**PROBLEM TO WORK ON**
Restate the records that follow. Every word must match.

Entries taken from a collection
..........
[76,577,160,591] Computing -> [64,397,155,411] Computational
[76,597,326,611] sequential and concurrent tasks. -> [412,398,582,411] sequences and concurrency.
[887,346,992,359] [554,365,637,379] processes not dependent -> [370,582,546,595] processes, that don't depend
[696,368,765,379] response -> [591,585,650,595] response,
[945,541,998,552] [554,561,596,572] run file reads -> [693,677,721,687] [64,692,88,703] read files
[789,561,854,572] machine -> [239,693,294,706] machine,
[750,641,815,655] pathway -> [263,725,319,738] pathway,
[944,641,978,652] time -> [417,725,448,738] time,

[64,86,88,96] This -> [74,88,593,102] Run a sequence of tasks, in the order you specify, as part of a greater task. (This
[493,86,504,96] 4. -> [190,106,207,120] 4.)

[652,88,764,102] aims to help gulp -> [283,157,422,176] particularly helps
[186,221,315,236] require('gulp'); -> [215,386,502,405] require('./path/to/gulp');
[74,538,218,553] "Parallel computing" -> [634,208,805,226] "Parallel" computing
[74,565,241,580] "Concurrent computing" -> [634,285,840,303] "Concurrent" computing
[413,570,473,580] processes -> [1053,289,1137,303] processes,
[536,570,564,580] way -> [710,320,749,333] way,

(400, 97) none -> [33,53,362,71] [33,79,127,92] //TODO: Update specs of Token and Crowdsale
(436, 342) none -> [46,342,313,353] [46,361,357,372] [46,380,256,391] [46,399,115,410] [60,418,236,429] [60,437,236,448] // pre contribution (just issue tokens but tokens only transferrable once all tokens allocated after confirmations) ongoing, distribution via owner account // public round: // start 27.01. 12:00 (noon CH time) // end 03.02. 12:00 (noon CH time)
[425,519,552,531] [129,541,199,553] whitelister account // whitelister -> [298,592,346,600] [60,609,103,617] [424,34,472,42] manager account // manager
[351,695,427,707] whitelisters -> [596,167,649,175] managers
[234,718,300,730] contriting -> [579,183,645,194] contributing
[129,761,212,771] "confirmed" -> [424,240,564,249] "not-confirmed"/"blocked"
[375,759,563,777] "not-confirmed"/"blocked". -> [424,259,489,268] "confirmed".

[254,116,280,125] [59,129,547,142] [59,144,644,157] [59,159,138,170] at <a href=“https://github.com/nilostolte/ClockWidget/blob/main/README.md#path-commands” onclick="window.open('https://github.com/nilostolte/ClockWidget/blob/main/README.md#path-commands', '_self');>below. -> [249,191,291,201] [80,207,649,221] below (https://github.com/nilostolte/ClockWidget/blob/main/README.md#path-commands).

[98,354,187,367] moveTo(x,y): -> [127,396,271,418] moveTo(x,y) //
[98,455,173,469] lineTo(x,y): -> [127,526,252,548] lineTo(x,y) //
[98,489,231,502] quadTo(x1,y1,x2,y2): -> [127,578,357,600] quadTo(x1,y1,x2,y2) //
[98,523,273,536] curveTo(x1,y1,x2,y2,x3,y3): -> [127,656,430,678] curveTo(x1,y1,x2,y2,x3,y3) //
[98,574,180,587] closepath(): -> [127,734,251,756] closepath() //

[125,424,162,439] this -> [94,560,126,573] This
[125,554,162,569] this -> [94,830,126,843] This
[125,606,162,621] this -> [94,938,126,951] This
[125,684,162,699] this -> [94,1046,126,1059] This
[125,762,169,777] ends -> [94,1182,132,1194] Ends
..........
**ANSWER SPACE**
[76,577,160,591] Computing -> [64,397,155,411] Computational
[76,597,326,611] sequential and concurrent tasks. -> [412,398,582,411] sequences and concurrency.
[887,346,992,359] [554,365,637,379] processes not dependent -> [370,582,546,595] processes, that don't depend
[696,368,765,379] response -> [591,585,650,595] response,
[945,541,998,552] [554,561,596,572] run file reads -> [693,677,721,687] [64,692,88,703] read files
[789,561,854,572] machine -> [239,693,294,706] machine,
[750,641,815,655] pathway -> [263,725,319,738] pathway,
[944,641,978,652] time -> [417,725,448,738] time,

[64,86,88,96] This -> [74,88,593,102] Run a sequence of tasks, in the order you specify, as part of a greater task. (This
[493,86,504,96] 4. -> [190,106,207,120] 4.)

[652,88,764,102] aims to help gulp -> [283,157,422,176] particularly helps
[186,221,315,236] require('gulp'); -> [215,386,502,405] require('./path/to/gulp');
[74,538,218,553] "Parallel computing" -> [634,208,805,226] "Parallel" computing
[74,565,241,580] "Concurrent computing" -> [634,285,840,303] "Concurrent" computing
[413,570,473,580] processes -> [1053,289,1137,303] processes,
[536,570,564,580] way -> [710,320,749,333] way,

(400, 97) none -> [33,53,362,71] [33,79,127,92] //TODO: Update specs of Token and Crowdsale
(436, 342) none -> [46,342,313,353] [46,361,357,372] [46,380,256,391] [46,399,115,410] [60,418,236,429] [60,437,236,448] // pre contribution (just issue tokens but tokens only transferrable once all tokens allocated after confirmations) ongoing, distribution via owner account // public round: // start 27.01. 12:00 (noon CH time) // end 03.02. 12:00 (noon CH time)
[425,519,552,531] [129,541,199,553] whitelister account // whitelister -> [298,592,346,600] [60,609,103,617] [424,34,472,42] manager account // manager
[351,695,427,707] whitelisters -> [596,167,649,175] managers
[234,718,300,730] contriting -> [579,183,645,194] contributing
[129,761,212,771] "confirmed" -> [424,240,564,249] "not-confirmed"/"blocked"
[375,759,563,777] "not-confirmed"/"blocked". -> [424,259,489,268] "confirmed".

[254,116,280,125] [59,129,547,142] [59,144,644,157] [59,159,138,170] at <a href=“https://github.com/nilostolte/ClockWidget/blob/main/README.md#path-commands” onclick="window.open('https://github.com/nilostolte/ClockWidget/blob/main/README.md#path-commands', '_self');>below. -> [249,191,291,201] [80,207,649,221] below (https://github.com/nilostolte/ClockWidget/blob/main/README.md#path-commands).

[98,354,187,367] moveTo(x,y): -> [127,396,271,418] moveTo(x,y) //
[98,455,173,469] lineTo(x,y): -> [127,526,252,548] lineTo(x,y) //
[98,489,231,502] quadTo(x1,y1,x2,y2): -> [127,578,357,600] quadTo(x1,y1,x2,y2) //
[98,523,273,536] curveTo(x1,y1,x2,y2,x3,y3): -> [127,656,430,678] curveTo(x1,y1,x2,y2,x3,y3) //
[98,574,180,587] closepath(): -> [127,734,251,756] closepath() //

[125,424,162,439] this -> [94,560,126,573] This
[125,554,162,569] this -> [94,830,126,843] This
[125,606,162,621] this -> [94,938,126,951] This
[125,684,162,699] this -> [94,1046,126,1059] This
[125,762,169,777] ends -> [94,1182,132,1194] Ends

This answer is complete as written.